## PROBLEM
I'd like every line from the material below that has "lines" in it.
..............................
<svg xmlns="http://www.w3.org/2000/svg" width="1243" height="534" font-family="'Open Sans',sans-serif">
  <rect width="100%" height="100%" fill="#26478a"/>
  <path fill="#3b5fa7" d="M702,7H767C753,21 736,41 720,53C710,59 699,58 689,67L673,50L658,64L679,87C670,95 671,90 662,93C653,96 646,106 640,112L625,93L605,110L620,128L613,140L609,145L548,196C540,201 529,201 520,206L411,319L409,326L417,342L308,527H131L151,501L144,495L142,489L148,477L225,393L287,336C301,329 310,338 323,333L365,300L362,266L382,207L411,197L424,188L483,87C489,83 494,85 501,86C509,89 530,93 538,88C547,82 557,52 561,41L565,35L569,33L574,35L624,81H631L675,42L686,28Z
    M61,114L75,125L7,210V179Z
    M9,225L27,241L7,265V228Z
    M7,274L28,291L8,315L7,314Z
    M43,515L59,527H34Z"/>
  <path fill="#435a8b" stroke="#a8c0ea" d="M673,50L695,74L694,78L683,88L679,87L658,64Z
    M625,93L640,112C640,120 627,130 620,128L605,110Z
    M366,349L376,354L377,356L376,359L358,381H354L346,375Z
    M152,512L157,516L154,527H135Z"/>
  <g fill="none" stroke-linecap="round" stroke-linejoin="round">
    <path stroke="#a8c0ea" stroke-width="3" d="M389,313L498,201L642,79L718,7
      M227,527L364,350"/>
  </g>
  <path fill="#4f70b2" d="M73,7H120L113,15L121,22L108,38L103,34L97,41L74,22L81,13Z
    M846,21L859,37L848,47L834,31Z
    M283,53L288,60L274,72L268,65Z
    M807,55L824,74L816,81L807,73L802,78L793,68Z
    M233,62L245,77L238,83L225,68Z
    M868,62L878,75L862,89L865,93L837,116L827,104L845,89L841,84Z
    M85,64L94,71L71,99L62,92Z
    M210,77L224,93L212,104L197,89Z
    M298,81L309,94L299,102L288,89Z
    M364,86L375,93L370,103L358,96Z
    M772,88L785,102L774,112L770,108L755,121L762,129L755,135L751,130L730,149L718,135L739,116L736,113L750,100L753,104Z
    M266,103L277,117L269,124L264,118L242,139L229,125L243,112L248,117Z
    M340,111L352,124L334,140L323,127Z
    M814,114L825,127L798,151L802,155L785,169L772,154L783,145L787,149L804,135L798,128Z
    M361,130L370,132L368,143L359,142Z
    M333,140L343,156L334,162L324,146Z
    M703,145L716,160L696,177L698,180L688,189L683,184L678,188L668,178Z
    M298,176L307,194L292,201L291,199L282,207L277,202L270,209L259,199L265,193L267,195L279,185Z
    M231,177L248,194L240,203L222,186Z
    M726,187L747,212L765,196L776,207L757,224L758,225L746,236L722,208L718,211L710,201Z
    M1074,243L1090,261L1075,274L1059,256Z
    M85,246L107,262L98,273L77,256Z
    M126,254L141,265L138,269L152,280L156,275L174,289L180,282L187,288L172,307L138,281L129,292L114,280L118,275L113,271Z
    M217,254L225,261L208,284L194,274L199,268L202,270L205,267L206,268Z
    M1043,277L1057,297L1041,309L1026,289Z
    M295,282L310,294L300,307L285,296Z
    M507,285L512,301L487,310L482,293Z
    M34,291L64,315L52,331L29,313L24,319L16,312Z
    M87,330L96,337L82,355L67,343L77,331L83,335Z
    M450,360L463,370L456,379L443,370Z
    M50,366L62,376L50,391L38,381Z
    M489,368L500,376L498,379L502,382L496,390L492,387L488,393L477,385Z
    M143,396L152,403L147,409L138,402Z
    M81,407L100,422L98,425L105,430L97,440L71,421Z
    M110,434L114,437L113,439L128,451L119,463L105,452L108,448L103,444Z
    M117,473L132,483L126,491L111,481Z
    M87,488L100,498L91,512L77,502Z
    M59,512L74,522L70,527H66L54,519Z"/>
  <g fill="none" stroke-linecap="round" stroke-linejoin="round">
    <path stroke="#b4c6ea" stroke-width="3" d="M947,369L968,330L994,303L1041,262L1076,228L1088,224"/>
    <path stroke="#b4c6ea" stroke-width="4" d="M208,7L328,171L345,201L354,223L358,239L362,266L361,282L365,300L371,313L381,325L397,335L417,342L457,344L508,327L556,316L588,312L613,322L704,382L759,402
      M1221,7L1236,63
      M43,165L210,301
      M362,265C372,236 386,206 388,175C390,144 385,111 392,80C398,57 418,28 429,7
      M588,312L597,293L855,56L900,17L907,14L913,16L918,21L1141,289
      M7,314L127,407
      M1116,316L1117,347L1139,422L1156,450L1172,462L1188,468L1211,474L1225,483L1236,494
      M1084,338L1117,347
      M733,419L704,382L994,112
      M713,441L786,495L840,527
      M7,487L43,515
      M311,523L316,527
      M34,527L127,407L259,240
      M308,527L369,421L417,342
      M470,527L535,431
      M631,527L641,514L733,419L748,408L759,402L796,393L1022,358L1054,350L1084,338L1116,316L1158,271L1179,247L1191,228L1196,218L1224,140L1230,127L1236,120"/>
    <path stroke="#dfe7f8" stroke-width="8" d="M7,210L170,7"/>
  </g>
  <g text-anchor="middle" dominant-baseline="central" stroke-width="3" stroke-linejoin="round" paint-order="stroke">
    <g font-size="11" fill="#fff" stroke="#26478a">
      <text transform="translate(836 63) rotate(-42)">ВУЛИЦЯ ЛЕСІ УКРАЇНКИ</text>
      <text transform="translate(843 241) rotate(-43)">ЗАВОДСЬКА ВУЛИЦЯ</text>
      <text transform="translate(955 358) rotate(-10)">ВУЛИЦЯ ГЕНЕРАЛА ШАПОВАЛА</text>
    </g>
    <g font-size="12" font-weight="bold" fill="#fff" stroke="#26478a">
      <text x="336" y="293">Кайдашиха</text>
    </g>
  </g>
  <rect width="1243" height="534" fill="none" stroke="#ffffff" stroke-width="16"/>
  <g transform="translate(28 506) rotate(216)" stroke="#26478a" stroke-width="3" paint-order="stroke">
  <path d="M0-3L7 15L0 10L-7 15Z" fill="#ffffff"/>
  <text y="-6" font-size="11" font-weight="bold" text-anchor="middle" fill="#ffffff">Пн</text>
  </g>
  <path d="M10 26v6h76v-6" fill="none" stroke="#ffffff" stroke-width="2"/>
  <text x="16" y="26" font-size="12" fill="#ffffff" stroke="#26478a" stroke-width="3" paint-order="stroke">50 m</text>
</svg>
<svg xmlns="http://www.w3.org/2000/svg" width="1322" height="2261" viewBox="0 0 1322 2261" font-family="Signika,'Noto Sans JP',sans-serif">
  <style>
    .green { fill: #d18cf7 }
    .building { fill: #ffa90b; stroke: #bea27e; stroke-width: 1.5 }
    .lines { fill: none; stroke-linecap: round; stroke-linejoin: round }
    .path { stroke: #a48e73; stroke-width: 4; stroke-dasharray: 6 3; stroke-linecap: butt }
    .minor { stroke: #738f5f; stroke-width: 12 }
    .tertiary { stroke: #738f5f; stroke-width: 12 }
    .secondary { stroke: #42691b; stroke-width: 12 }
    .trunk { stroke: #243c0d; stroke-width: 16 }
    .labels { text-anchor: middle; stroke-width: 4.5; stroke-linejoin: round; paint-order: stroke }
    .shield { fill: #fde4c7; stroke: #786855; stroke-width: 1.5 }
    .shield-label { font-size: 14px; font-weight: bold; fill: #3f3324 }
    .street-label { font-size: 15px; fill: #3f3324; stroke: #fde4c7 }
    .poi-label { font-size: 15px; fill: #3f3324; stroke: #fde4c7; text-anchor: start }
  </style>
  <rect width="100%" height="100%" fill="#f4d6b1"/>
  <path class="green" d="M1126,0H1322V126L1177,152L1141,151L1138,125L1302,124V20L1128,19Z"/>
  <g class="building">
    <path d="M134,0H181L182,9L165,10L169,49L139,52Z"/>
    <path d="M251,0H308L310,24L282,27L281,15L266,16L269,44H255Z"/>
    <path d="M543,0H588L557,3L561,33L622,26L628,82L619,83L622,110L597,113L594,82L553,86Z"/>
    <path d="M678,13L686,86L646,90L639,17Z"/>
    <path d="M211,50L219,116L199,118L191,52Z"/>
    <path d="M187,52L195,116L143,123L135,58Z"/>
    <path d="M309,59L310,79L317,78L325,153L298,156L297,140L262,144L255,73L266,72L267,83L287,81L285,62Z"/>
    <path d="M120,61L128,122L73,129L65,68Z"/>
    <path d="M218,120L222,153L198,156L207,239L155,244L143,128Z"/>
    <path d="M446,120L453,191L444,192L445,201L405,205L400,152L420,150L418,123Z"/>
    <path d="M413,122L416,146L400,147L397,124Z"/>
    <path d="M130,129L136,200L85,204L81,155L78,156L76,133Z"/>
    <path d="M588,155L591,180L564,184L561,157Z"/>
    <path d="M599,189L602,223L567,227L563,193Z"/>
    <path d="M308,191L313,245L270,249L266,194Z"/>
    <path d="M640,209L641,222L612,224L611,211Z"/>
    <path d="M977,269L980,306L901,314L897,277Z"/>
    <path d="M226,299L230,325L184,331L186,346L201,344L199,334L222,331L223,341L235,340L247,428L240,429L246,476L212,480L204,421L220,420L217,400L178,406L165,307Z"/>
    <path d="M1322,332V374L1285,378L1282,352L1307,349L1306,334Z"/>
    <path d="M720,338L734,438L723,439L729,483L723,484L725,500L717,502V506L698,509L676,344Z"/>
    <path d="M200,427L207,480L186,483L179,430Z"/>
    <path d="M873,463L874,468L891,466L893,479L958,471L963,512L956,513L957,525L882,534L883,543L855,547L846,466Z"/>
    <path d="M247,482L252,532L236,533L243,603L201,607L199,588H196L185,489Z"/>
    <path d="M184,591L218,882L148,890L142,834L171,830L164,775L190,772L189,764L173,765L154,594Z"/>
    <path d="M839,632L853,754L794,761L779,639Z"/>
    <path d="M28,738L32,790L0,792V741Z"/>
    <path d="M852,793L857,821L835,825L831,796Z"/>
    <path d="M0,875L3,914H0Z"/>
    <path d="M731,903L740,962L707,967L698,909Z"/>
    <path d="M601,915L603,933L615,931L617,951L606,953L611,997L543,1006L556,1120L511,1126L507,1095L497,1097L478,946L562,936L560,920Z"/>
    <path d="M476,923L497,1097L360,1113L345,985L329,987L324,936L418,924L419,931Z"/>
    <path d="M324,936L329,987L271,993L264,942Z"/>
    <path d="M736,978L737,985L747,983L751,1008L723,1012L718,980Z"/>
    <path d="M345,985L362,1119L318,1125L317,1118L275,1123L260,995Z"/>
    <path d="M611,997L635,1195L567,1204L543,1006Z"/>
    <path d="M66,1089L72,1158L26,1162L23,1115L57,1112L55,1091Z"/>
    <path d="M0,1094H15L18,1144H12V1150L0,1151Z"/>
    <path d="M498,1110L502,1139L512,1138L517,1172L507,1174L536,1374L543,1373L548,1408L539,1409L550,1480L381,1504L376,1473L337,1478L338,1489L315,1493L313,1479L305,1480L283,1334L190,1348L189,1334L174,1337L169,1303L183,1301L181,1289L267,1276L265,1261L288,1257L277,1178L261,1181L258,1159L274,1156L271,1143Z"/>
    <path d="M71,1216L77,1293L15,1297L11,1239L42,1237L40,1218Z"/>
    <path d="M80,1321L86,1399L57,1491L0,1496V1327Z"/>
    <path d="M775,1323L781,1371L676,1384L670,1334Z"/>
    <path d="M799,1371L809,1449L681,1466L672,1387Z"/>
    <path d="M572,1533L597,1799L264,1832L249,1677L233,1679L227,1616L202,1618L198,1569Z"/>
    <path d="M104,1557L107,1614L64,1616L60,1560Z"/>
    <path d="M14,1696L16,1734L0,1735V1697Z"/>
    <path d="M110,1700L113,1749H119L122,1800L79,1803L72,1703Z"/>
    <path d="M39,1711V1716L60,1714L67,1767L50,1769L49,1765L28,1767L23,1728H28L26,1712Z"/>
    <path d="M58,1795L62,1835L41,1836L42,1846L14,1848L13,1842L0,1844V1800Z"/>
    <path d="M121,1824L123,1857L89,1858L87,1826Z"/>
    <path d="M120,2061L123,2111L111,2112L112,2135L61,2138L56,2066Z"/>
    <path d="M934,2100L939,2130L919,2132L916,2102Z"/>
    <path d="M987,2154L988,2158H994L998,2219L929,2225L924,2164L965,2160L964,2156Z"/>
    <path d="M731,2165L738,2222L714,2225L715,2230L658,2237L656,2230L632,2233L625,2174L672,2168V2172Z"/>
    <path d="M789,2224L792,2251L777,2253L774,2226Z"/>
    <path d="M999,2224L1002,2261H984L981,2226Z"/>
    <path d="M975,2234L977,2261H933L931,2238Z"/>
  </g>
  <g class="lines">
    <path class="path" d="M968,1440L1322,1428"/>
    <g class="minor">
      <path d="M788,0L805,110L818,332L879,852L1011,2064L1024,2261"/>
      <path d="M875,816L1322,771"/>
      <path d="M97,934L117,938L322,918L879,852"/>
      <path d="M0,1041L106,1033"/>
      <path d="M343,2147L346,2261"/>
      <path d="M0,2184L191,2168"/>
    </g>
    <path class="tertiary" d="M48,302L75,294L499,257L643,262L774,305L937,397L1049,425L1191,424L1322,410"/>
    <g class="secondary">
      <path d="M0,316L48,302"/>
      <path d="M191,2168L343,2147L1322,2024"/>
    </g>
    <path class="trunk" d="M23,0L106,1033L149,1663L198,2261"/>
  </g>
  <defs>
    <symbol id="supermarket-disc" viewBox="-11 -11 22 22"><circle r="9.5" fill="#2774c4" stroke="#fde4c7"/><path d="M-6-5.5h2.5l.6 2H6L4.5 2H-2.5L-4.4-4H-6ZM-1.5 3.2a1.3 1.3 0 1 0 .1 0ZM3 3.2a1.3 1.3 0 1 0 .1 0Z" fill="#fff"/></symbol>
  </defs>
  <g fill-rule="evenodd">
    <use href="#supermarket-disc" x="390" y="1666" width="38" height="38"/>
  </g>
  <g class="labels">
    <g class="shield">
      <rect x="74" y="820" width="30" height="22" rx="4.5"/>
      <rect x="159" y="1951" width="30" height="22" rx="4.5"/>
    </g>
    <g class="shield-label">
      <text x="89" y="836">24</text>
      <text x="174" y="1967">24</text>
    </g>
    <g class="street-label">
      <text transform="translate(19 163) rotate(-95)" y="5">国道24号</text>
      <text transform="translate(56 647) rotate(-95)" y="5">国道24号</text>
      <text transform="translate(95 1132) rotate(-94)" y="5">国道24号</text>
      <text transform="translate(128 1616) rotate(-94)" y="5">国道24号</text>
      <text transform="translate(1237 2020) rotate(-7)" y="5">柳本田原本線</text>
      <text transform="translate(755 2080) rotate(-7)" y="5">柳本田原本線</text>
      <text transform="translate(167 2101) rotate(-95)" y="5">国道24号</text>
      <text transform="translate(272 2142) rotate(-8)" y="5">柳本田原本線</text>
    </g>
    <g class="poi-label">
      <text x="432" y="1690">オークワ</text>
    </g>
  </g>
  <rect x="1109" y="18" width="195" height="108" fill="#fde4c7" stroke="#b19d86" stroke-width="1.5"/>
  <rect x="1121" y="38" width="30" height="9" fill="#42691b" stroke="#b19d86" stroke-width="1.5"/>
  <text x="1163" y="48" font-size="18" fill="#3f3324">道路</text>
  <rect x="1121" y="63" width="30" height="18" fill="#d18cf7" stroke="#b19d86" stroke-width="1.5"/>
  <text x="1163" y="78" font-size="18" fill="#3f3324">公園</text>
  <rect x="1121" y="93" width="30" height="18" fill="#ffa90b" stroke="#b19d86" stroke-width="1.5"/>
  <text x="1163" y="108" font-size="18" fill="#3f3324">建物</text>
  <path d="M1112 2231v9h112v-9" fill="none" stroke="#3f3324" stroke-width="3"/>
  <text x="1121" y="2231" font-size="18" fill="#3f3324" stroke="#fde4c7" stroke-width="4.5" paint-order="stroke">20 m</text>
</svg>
..............................
## ANSWER SPACE
    .lines { fill: none; stroke-linecap: round; stroke-linejoin: round }
  <g class="lines">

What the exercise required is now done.